* _What to do_: Translate this sentence from the subordination agreement below into Spanish: "As defined in the Contract, the "Redevelopment Property" is legally described in Exhibit A attached hereto, (said property is also referred to as the "Premises")."

===== Selection

EXHIBIT 10.7
EDA SUBORDINATION AGREEMENT
THIS EDA SUBORDINATION AGREEMENT ("Agreement") made and entered into
this ______ day of ________________________, 2003, by and between the New Hope
Economic Development Authority, New Hope, Minnesota, a public body corporate and
politic of the State of Minnesota (the "Agency"), and The Business Bank, a
Minnesota corporation ("Mortgagee").
RECITALS
A. The Agency and New Hope, LLC, a Minnesota limited liability
company, have heretofore entered into a certain Contract for Private
Redevelopment dated November 12, 2002, (the "Contract") the interest of New
Hope, LLC thereunder having been assigned to and assumed by Navarre Corporation,
a Minnesota corporation ("Company") pursuant to an Assignment and Assumption of
Contract for Private Redevelopment dated September 15, 2003, relating to the
development of certain real property situated in the County of Hennepin, State
of Minnesota, pursuant to which the Agency has agreed to provide assistance in
the redevelopment of the Redevelopment Property (as defined below) the financing
of certain costs of the redevelopment project with tax increment revenues
derived from a tax increment financing district established with the
redevelopment project.
B. As defined in the Contract, the "Redevelopment Property" is
legally described in Exhibit A attached hereto, (said property is also referred
to as the "Premises").
C. In order to provide funds for the construction and
installation of certain improvements thereon (collectively the "Project"), the
Mortgagee has agreed to make a loan to the Company pursuant to that certain
Promissory Note dated October ____, 2003 in the amount of Four Million Five
Hundred Fifty Thousand and 00/100 Dollars ($4,550,000.00) and payable to the
order of the Mortgagee ("Note") and will loan the proceeds of said Note pursuant
to a Construction Loan Agreement dated October ____, 2003 (the "Loan
Agreement").

==========
===== Collected data

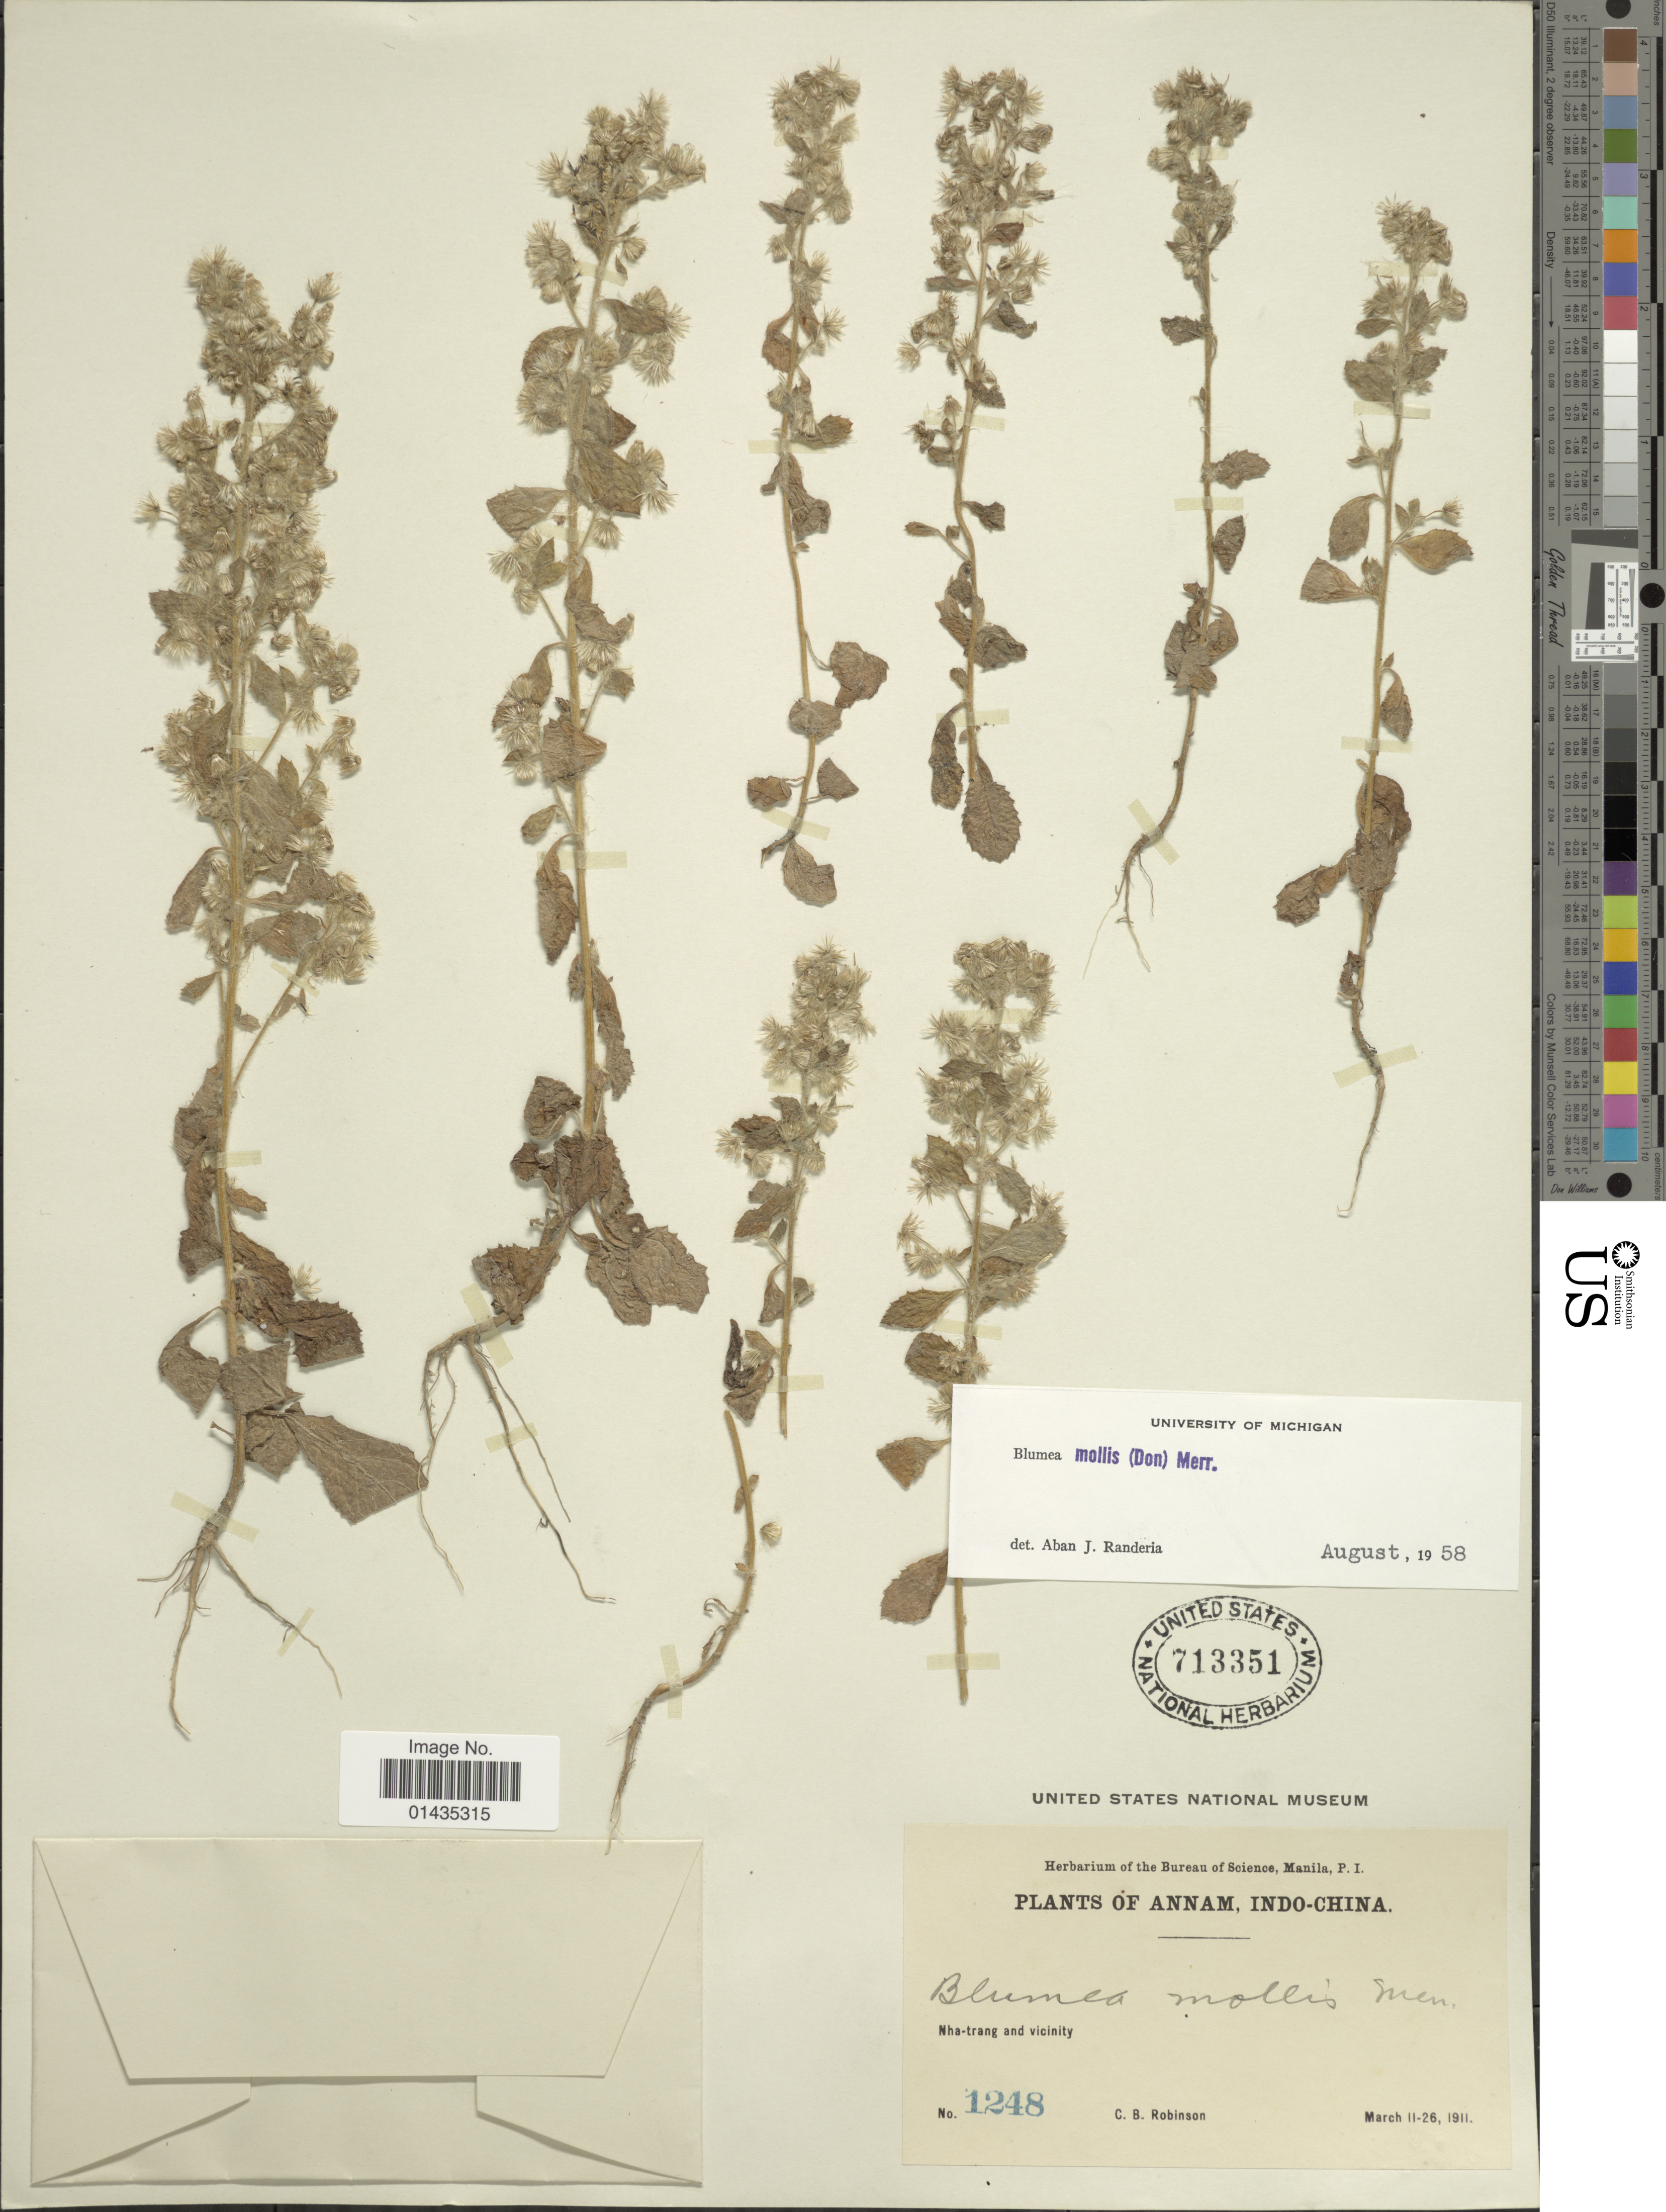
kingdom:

==========

* _Final result_: Según se define en el Contrato, la "Propiedad de Reurbanización" se describe legalmente en el Anexo A adjunto al presente (dicha propiedad también se denomina el "Inmueble").